┌─ Listed records
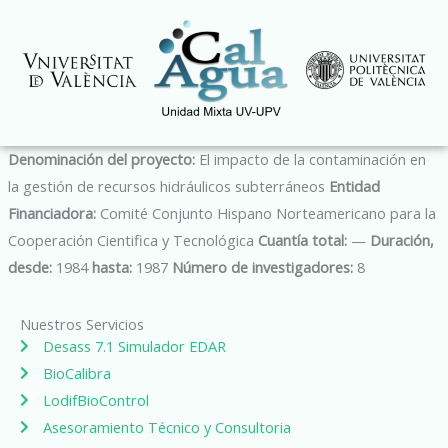
Ir
al
contenido
Denominación del proyecto:
El impacto de la contaminación en
la gestión de recursos hidráulicos subterráneos
Entidad
Financiadora:
Comité Conjunto Hispano Norteamericano para la
Cooperación Cientifica y Tecnológica
Cuantía total:
—
Duración,
desde:
1984
hasta:
1987
Número de investigadores:
8
Nuestros Servicios
Desass 7.1 Simulador EDAR
BioCalibra
LodifBioControl
Asesoramiento Técnico y Consultoria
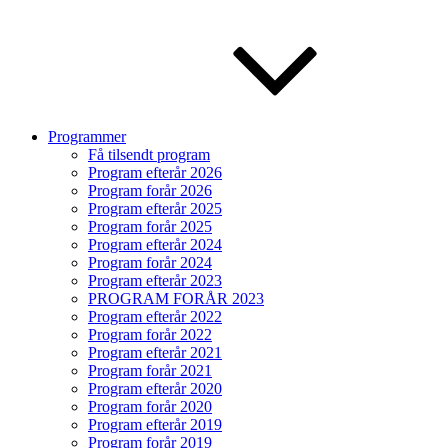
Programmer
Få tilsendt program
Program efterår 2026
Program forår 2026
Program efterår 2025
Program forår 2025
Program efterår 2024
Program forår 2024
Program efterår 2023
PROGRAM FORÅR 2023
Program efterår 2022
Program forår 2022
Program efterår 2021
Program forår 2021
Program efterår 2020
Program forår 2020
Program efterår 2019
Program forår 2019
└─
**What you should do**
Tally the lines in the records that contain the string "efterår", treating uppercase and lowercase letters as distinct. Reply with the number alone.

**Result of the exercise**
8